Even the traditional welcome-home dinner felt different. For my son, the first night of Thanksgiving break always meant his favorite meal. Every year he chose the same thing: hamburgers, made with our special family recipe, and apple crisp for dessert. Holly put in her request for her first meal at home weeks ago: homemade mac and cheese, with chocolate mousse pie for dessert. I smiled at her desire for classic comfort food, knowing she’d been eating mostly acai bowls and tofu-topped salads while at school.
I made the menu she requested, and since it was a somewhat mild November evening – temperatures in the high 40’s – we turned on the patio floodlights, arranged chairs at a social distance and sat outside in the dark to eat together.
While we ate, Holly told us about new friends, bike rides, favorite cafes, homework assignments, midnight pizza runs, a weekend trip up north to her roommate’s family’s lakeside cottage. Though the night air grew chilly, it was like any dinner conversation with a happy college freshman during Thanksgiving break. And as she talked, I reflected on all that had worked out just fine for her. No football games or big college parties or concerts on the quad, true. But she’d already made great friends, navigated her way around a new city, joined some clubs and learned some Arabic.

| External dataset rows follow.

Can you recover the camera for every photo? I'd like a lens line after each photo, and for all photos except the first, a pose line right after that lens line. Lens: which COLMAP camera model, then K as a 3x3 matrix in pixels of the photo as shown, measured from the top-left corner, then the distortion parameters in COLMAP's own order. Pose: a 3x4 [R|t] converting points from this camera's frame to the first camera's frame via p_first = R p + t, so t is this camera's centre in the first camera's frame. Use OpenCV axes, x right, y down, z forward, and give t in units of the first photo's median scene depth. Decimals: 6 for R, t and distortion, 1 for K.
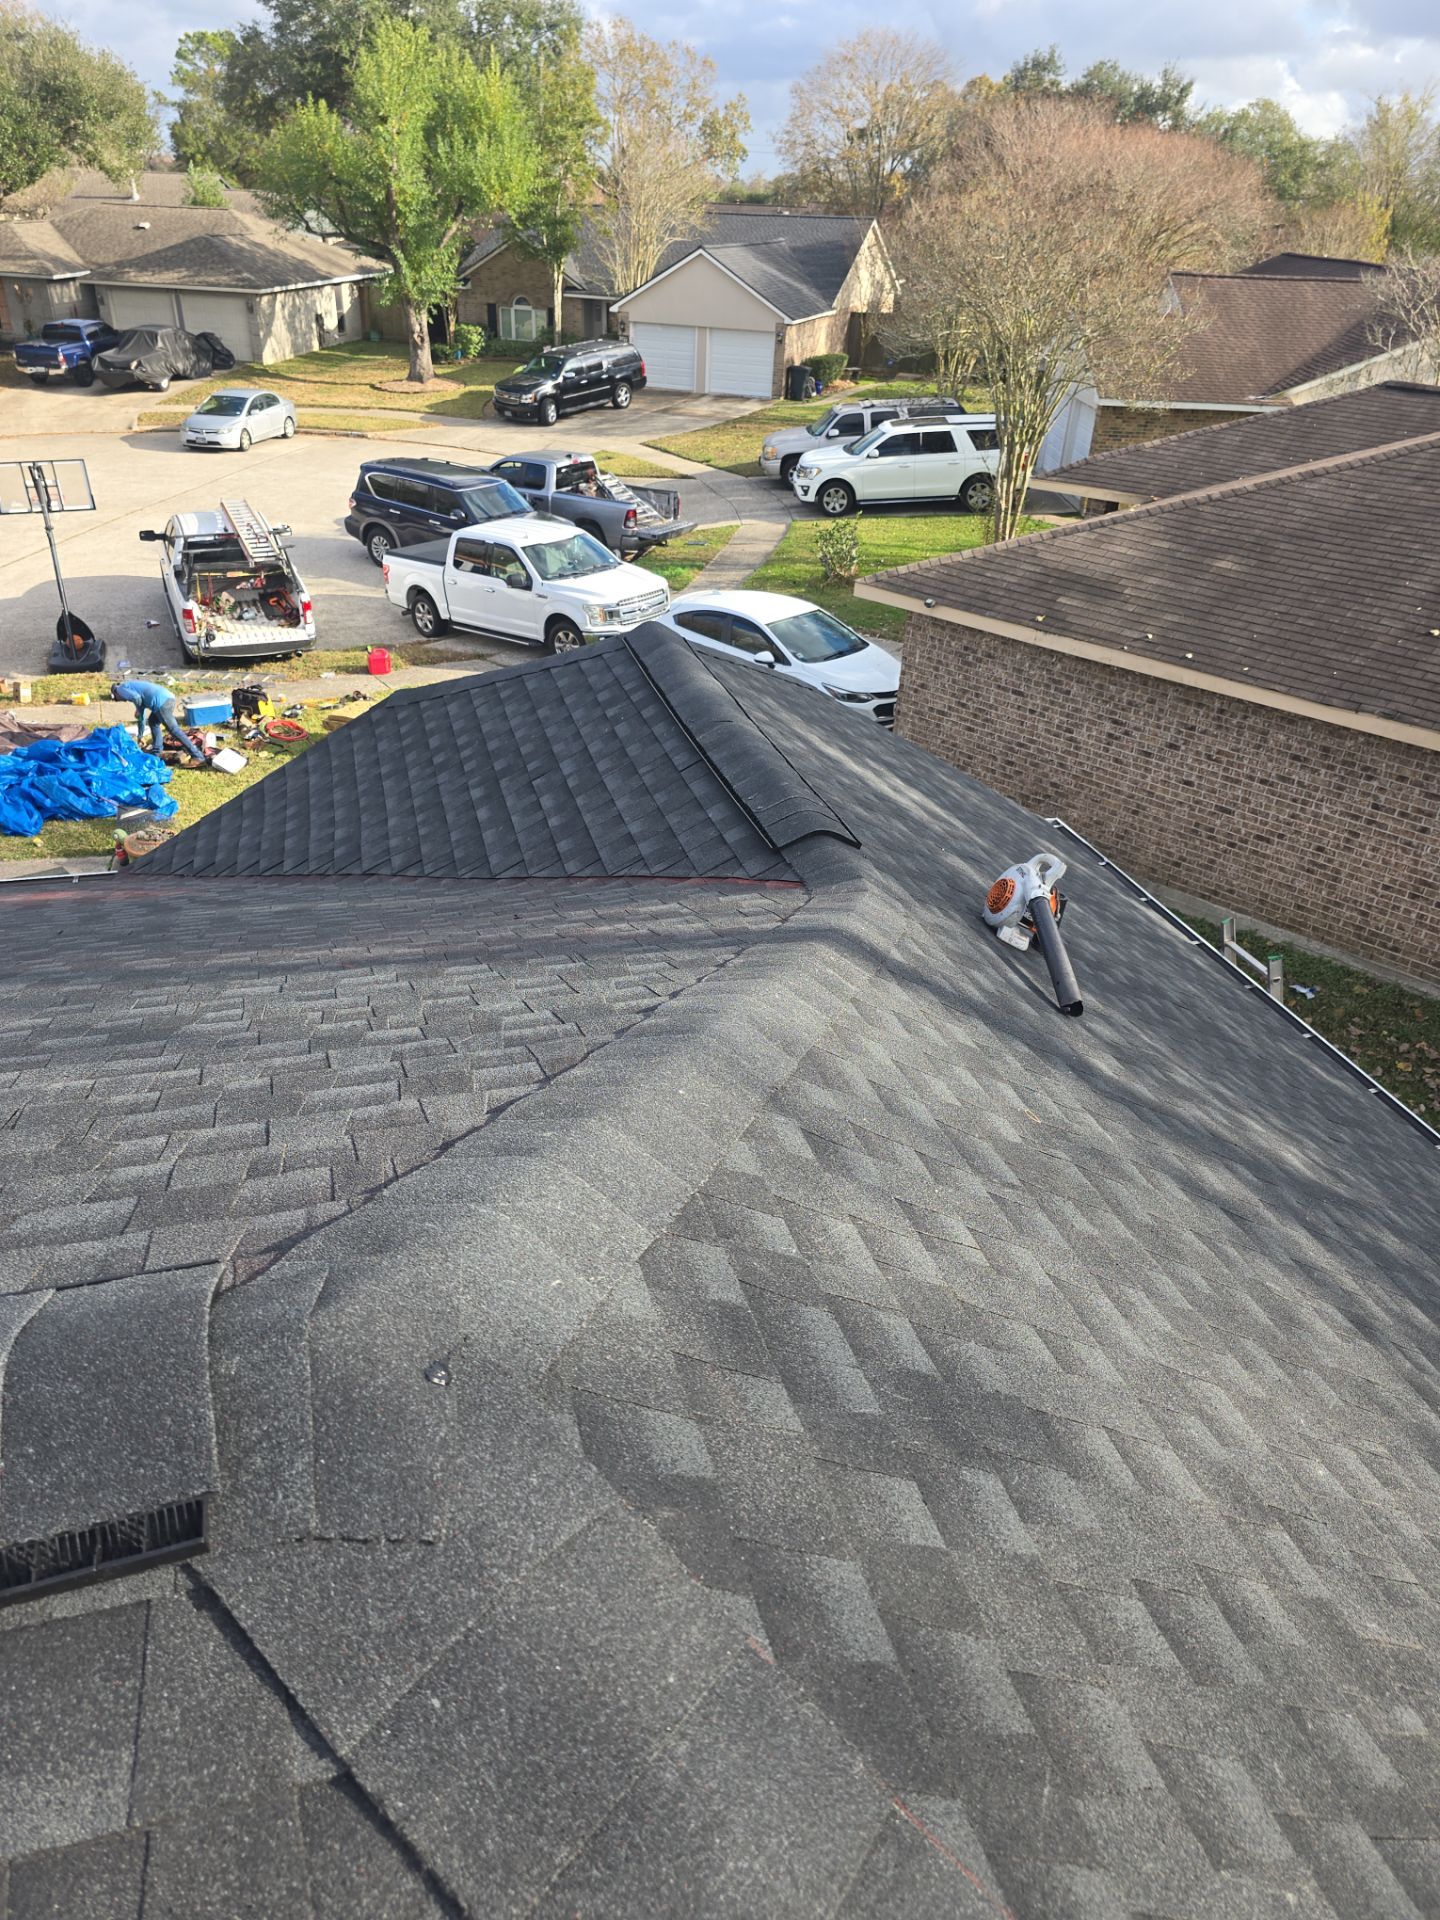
lens RADIAL K [[1292.7, 0, 723.4], [0, 1292.7, 955.0], [0, 0, 1]] dist [0.043589, -0.041232]
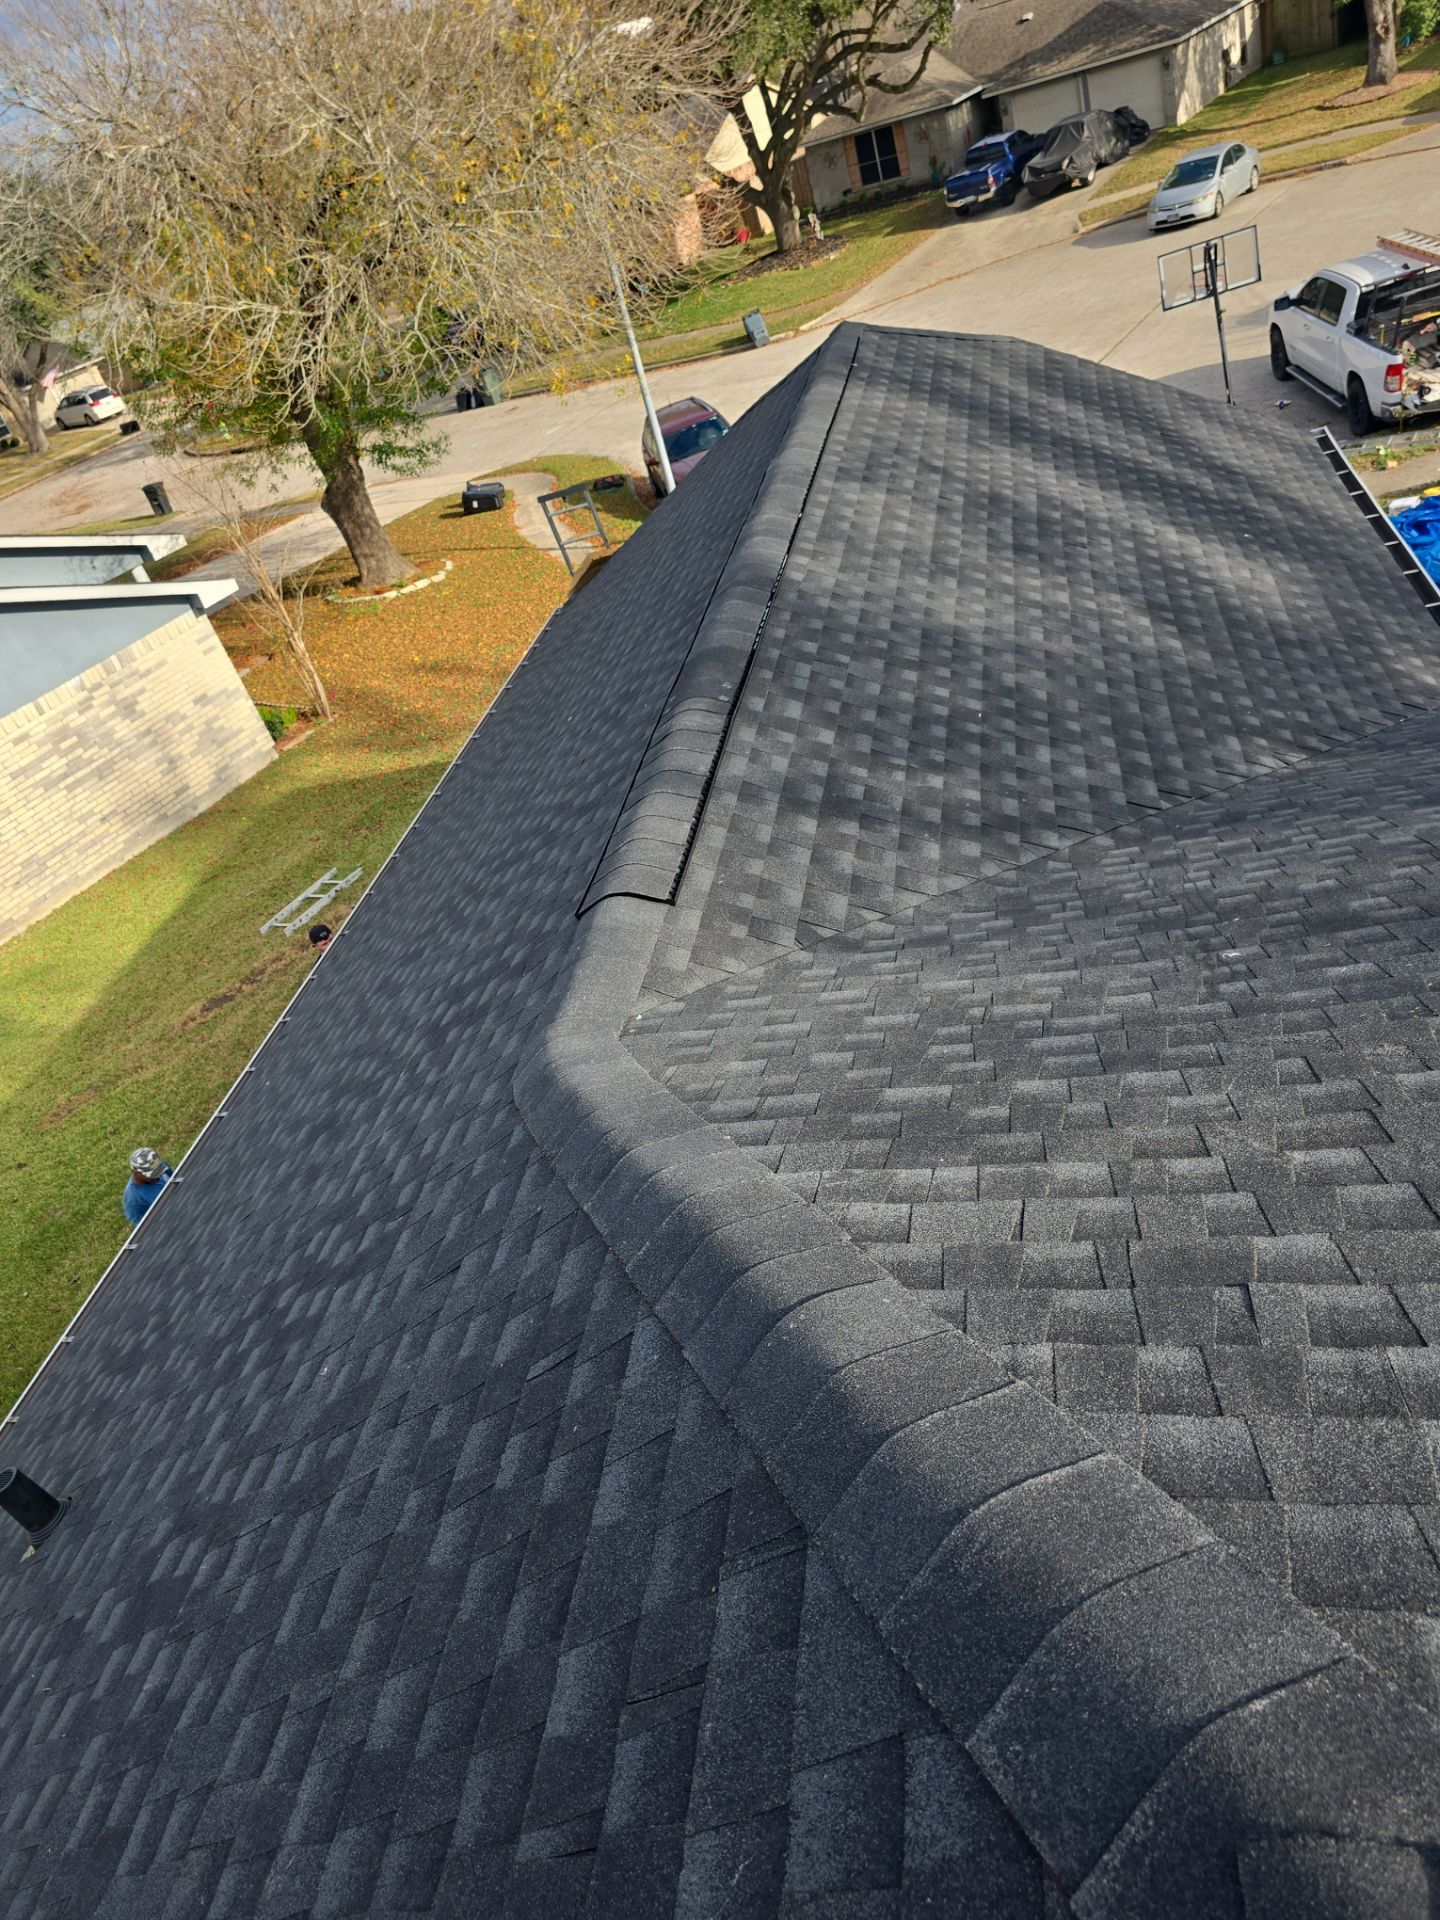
lens RADIAL K [[1292.7, 0, 711.6], [0, 1292.7, 975.7], [0, 0, 1]] dist [0.043589, -0.041232]
pose [[0.847922, 0.017152, -0.529843, -0.317915], [0.058207, 0.990421, 0.125212, 0.010576], [0.526915, -0.137011, 0.838802, -0.056316]]
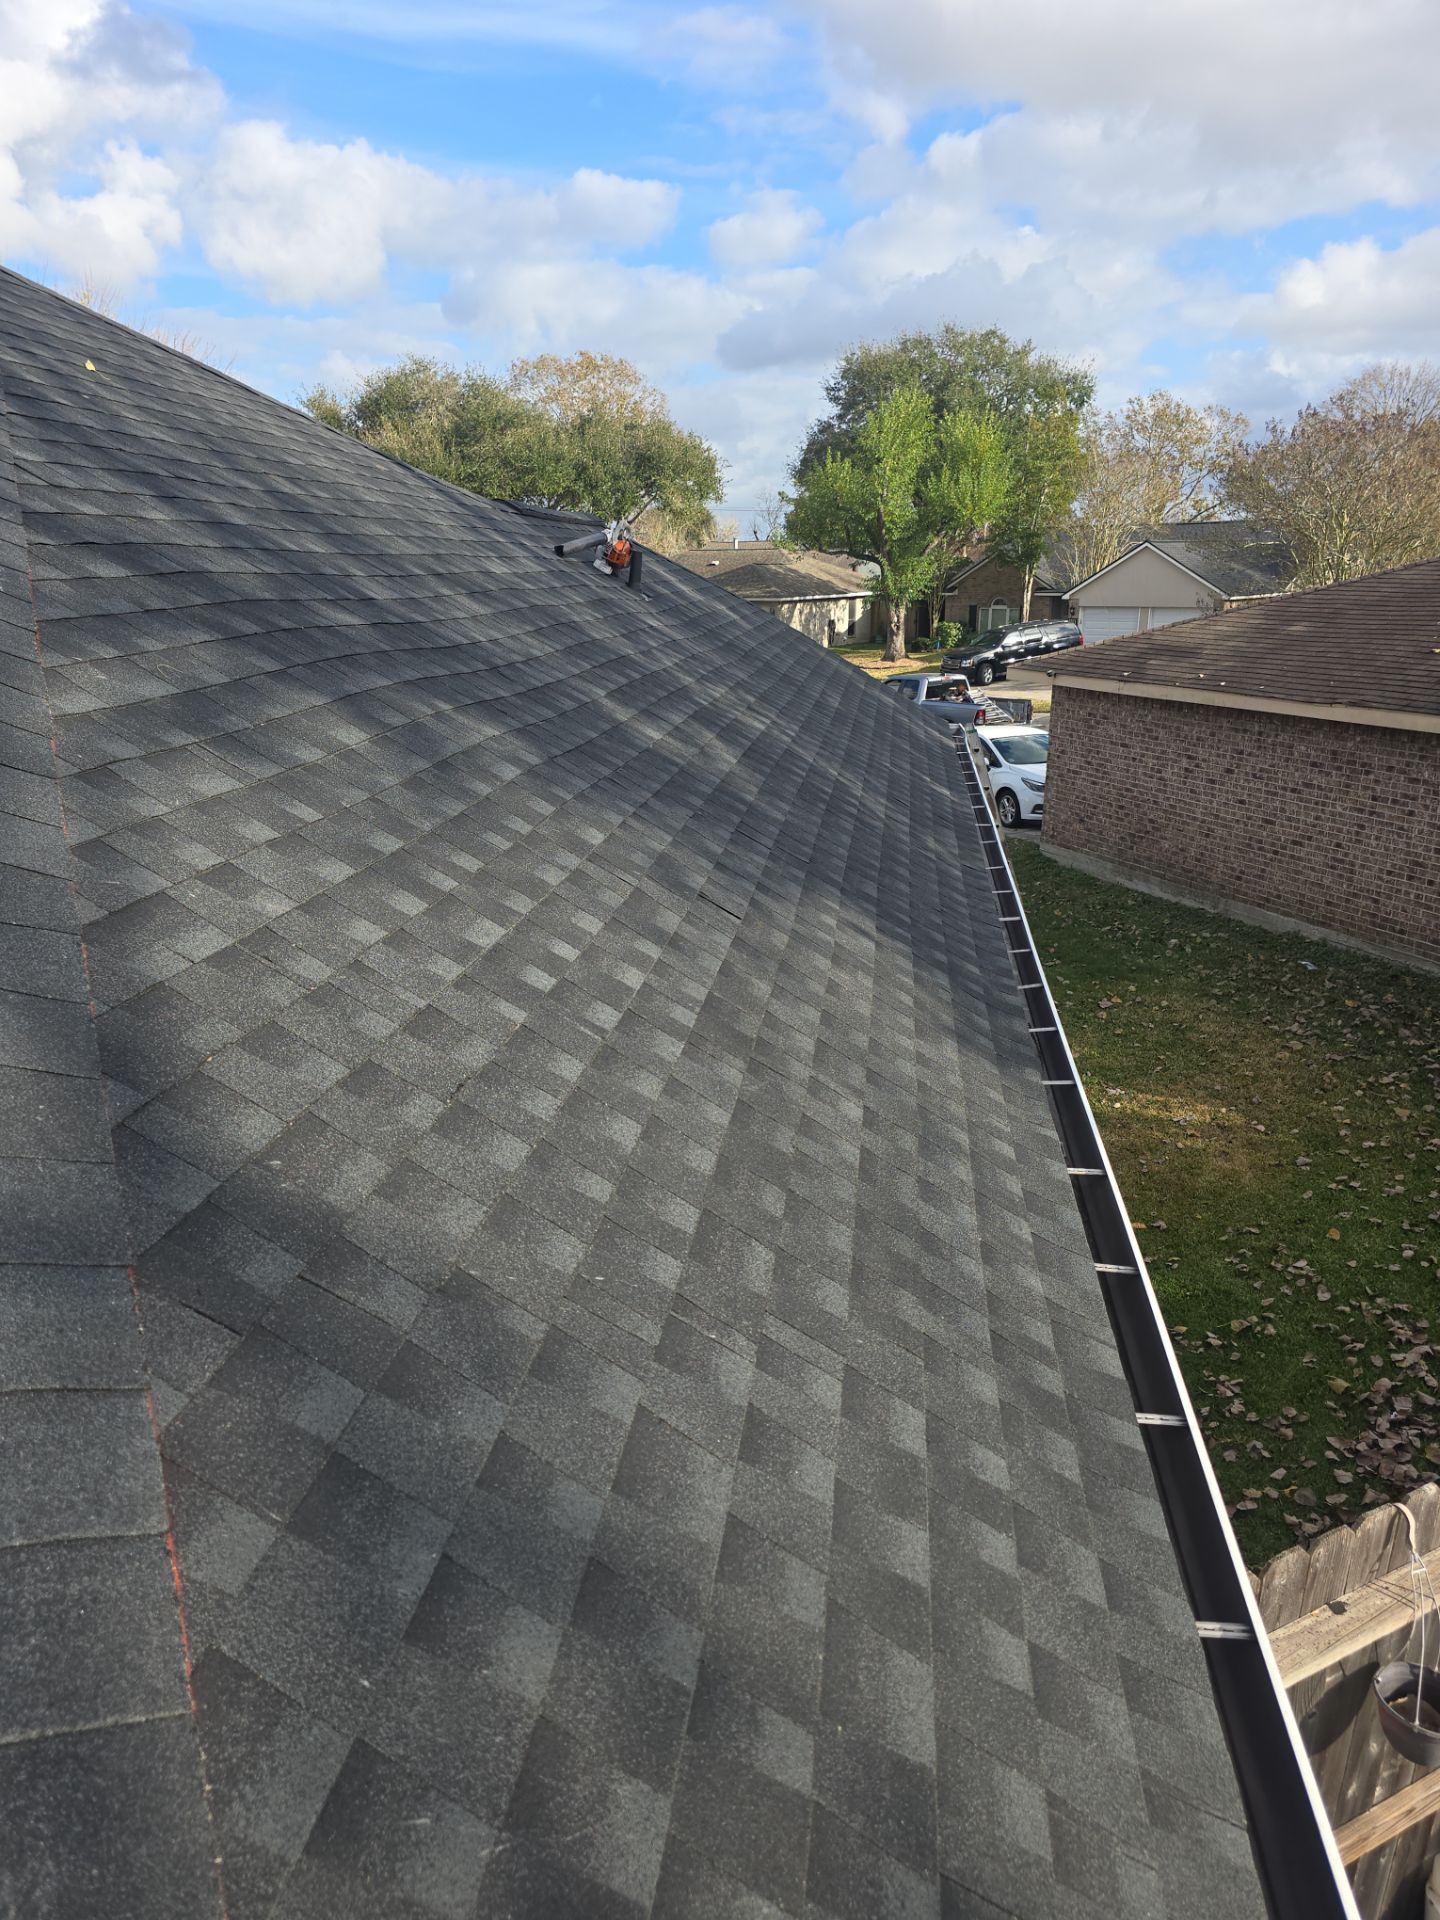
lens RADIAL K [[1292.7, 0, 710.8], [0, 1292.7, 952.1], [0, 0, 1]] dist [0.043589, -0.041232]
pose [[0.911612, 0.071814, -0.404731, 0.252174], [-0.167544, 0.964034, -0.206321, 0.191935], [0.375357, 0.255895, 0.890856, -0.097643]]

From conversations with other parents of college kids, I suspect that the current circumstances may be hardest for sophomores, who were just finding their footing back when their schools shut down in March of their freshman year and returned to campuses where everything feels sadly diminished from how it was a year ago -- if they returned at all. To my freshman, it’s all new and interesting, without much basis for comparison.
If all goes well, she’ll be notified of a negative result from her COVID test by Wednesday night. The three of us will sit down together the next day for Thanksgiving dinner, this time indoors at the dining room table. It will be different from a normal Thanksgiving, of course, without the usual relatives around to join in the celebration – and no return trip to the airport on Sunday, since the remainder of her fall semester will take place at home in front of the computer.
But it’s still Thanksgiving vacation. Our freshman is home, brimming with enthusiasm for college life. And as we celebrate Thanksgiving with her, we couldn’t be more thankful.